マスタファイルが複数に分かれていたり、差分データのみを追加したいこともあるでしょう。 Amazon Anthena においてはS3上の『データファイル(複数) ≒ テーブルデータ』となりますので、ファイルの追加で簡単にデータの追加ができるはずです。

テーブルを定義します。

CREATE EXTERNAL TABLE IF NOT EXISTS default.users_append (
  id int,
  name string,
  created date
)
ROW FORMAT SERDE 'org.apache.hadoop.hive.serde2.lazy.LazySimpleSerDe'
WITH SERDEPROPERTIES (
  'serialization.format' = ',',
  'field.delim' = ','
) LOCATION 's3://cm-datalake/users/append/';

最初は2レコードファイル、更に2レコードのファイルをフォルダに追加します。

1,kamikawa,2016/12/01
2,shimokawa,2016/12/02
    <strong>+</strong>
3,ukawa,2016/12/03
4,sakawa,2016/12/04

s3://cm-datalake/users/replace/ の下に最初に users_01.csv をコピーした後、users_02.csv を追加でコピーします。

最初のファイルの2レコードのみですが、

20161206-users_01

最初のファイルの2レコードに加え、後のファイルの2レコードが追加されていることが確認できました。

20161206-users_01-02

まとめ

LOCATIONプロパティに指定しているS3フォルダのデータを更新・追加するだけで簡単に、テーブルデータを更新することができることが確認できました。
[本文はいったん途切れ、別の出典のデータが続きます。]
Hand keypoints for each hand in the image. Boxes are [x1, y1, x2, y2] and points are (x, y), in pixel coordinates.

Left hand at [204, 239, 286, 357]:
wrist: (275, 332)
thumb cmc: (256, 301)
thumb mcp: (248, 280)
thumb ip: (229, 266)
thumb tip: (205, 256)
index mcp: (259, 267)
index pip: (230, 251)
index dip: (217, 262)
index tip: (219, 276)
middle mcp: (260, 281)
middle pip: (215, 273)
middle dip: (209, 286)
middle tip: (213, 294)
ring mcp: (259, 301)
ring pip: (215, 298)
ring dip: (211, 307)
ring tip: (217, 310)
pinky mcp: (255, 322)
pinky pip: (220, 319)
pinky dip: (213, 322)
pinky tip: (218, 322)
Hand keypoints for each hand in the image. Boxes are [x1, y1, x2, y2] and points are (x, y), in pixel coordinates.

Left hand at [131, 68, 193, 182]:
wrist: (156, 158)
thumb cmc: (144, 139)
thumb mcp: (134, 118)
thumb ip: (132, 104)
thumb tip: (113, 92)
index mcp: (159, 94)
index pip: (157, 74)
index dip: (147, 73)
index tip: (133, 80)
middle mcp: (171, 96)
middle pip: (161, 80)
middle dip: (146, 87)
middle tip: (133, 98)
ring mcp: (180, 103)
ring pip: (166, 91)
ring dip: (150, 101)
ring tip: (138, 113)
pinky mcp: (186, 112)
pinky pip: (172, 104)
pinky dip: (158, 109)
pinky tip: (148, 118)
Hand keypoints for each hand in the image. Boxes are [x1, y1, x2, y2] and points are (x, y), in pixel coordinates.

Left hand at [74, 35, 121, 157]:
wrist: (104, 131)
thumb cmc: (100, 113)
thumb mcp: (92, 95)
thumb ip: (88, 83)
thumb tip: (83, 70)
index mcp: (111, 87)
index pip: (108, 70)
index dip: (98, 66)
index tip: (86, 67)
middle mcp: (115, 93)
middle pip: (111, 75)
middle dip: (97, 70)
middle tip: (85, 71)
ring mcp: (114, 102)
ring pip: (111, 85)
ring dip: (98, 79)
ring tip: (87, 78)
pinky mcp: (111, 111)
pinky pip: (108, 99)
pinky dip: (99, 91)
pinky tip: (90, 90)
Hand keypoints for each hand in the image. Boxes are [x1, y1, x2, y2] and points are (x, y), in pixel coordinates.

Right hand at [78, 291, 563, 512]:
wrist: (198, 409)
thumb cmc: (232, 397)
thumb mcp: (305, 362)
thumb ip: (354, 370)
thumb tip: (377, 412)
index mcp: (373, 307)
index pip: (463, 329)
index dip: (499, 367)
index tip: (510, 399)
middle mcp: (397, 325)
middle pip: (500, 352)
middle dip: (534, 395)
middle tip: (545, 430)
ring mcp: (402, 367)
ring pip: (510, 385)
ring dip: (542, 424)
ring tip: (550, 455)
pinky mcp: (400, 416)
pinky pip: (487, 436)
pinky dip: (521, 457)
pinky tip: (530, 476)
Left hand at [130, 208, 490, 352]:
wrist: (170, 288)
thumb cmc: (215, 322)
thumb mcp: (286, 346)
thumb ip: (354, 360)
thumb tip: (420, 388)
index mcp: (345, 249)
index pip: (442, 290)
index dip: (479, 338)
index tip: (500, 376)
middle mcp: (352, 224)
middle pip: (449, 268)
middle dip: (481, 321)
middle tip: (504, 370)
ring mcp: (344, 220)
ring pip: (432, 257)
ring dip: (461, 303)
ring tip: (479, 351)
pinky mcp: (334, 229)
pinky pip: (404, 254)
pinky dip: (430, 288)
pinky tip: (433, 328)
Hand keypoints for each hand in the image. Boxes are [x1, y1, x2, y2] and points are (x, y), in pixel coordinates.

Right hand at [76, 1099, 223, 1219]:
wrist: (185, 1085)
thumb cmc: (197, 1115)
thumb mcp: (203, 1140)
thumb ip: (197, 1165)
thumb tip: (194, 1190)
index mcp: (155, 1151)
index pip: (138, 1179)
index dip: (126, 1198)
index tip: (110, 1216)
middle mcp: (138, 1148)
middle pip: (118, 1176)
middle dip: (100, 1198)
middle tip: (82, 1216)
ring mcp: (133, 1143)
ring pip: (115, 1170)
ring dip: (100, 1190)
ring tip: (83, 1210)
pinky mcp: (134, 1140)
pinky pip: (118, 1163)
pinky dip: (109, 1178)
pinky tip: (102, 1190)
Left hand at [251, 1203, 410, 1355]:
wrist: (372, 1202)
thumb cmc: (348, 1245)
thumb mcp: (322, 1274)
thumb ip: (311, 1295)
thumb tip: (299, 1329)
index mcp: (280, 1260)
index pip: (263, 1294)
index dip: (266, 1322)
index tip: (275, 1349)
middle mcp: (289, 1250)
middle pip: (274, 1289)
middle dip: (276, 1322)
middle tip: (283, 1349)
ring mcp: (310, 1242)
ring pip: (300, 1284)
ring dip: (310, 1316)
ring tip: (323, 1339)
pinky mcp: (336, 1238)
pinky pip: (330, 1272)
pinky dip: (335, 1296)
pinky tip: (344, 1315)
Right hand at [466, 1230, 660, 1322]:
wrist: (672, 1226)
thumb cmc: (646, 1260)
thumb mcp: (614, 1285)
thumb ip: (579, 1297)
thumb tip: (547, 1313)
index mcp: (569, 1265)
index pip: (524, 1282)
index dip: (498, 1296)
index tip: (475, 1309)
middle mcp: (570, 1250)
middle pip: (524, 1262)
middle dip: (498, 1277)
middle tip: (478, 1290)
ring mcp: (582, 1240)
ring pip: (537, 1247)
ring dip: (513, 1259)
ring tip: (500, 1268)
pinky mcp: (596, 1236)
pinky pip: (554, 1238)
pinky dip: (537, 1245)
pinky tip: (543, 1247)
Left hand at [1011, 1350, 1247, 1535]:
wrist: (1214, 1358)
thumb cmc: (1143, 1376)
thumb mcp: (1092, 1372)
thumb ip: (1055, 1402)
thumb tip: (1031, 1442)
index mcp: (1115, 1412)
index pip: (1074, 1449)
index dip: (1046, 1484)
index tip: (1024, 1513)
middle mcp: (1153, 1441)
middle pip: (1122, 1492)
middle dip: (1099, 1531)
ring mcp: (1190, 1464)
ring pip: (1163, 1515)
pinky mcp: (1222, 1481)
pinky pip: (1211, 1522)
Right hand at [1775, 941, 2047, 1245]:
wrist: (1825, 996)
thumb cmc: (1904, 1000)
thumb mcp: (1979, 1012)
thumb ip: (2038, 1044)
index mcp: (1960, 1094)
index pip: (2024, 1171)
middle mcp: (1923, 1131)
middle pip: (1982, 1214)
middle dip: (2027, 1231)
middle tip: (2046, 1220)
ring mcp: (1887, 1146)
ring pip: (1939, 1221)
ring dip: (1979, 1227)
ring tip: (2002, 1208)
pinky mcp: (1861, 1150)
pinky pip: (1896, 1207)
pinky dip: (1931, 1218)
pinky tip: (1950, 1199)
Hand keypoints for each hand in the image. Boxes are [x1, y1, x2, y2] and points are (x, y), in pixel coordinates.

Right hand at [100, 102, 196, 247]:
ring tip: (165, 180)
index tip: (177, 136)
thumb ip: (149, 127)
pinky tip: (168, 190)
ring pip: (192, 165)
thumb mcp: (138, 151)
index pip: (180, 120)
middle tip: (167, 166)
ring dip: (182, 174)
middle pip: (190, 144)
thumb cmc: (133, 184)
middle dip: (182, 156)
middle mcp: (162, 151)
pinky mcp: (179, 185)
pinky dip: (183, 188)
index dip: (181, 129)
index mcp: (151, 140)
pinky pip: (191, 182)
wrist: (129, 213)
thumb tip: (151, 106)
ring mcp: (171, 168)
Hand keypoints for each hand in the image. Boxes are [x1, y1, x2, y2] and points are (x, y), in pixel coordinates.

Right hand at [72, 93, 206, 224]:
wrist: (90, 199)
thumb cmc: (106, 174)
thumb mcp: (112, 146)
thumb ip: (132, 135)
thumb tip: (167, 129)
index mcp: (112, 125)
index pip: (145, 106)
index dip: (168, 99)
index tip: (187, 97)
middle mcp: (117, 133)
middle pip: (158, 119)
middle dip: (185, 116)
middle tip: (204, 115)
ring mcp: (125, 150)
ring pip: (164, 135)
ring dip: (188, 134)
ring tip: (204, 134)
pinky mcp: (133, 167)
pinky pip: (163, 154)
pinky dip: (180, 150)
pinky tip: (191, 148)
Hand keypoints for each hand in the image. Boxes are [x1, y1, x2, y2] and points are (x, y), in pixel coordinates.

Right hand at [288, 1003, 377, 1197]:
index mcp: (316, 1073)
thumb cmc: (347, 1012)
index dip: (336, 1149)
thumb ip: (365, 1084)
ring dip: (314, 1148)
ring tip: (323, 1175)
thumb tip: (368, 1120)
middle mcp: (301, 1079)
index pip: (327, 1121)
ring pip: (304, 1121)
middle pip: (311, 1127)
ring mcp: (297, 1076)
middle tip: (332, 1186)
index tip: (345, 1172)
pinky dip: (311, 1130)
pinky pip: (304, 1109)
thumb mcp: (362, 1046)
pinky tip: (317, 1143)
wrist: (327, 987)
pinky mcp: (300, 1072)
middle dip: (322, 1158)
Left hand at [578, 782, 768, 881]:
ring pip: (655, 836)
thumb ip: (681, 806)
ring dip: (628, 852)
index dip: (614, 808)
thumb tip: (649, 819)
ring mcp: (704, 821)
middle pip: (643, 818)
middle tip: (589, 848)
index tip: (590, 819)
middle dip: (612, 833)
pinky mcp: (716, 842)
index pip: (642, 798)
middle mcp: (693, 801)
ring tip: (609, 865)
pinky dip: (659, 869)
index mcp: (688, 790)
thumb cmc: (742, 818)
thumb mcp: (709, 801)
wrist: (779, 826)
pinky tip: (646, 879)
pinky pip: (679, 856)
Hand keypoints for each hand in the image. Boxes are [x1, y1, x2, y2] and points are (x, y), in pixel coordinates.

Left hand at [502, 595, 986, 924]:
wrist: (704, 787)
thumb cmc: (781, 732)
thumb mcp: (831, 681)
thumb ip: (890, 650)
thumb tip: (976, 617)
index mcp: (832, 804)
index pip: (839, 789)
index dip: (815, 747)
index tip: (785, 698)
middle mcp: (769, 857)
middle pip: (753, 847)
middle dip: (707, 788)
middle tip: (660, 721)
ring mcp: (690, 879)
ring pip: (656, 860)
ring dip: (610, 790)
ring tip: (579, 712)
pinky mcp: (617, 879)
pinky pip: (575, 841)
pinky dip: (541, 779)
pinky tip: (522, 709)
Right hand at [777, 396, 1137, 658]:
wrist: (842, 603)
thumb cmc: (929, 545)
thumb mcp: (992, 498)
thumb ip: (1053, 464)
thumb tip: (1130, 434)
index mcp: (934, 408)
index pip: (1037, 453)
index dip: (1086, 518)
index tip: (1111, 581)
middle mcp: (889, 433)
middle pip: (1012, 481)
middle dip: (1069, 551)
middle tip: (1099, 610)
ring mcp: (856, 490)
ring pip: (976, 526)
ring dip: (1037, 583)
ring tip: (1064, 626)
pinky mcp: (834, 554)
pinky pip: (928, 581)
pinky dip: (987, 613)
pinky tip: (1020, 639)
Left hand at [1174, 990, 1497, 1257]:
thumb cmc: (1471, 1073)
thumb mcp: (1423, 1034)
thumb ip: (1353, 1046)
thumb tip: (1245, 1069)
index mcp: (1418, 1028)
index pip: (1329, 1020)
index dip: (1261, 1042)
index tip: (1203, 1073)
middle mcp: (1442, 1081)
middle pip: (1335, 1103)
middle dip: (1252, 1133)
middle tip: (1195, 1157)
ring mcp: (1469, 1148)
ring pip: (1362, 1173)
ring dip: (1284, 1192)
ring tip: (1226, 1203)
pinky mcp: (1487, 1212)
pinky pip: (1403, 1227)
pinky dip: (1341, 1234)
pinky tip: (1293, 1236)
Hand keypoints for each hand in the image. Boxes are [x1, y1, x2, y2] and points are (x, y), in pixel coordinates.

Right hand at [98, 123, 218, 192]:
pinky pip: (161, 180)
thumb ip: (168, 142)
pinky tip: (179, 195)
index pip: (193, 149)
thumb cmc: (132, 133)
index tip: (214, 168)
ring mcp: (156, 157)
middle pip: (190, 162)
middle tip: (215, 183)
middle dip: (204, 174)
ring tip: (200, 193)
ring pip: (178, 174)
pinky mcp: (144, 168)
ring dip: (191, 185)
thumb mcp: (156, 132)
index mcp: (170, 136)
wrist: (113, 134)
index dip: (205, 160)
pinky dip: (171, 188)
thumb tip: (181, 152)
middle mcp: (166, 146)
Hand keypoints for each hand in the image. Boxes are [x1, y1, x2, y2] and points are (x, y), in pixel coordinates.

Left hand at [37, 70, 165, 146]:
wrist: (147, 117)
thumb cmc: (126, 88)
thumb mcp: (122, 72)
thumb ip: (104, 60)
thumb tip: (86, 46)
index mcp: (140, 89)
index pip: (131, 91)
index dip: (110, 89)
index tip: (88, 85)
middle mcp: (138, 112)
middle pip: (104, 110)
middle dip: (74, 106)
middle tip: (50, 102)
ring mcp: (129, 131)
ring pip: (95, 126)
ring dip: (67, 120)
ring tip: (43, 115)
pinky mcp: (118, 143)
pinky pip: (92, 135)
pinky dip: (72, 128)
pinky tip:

比較的小さなデータにおいては有効な方法である考えられます。

一方、日々の売上データやウェブログ等、トランザクションテーブルのように日々蓄積される時系列データの場合などは、日々のデータを追加する『時系列データ』のパターンが一般的です。これらのユースケースではデータが非常に大きく、日々増加しますので今回紹介した「テーブルデータの追加」の方法では、データのスキャンが日々増加することで、処理時間やAWS利用費(Price Per Query:$5 per TB of data scanned.)の観点で運用が破綻してしまうでしょう。この問題を解決するにはテーブルデータの『パーティショニング』をご検討ください。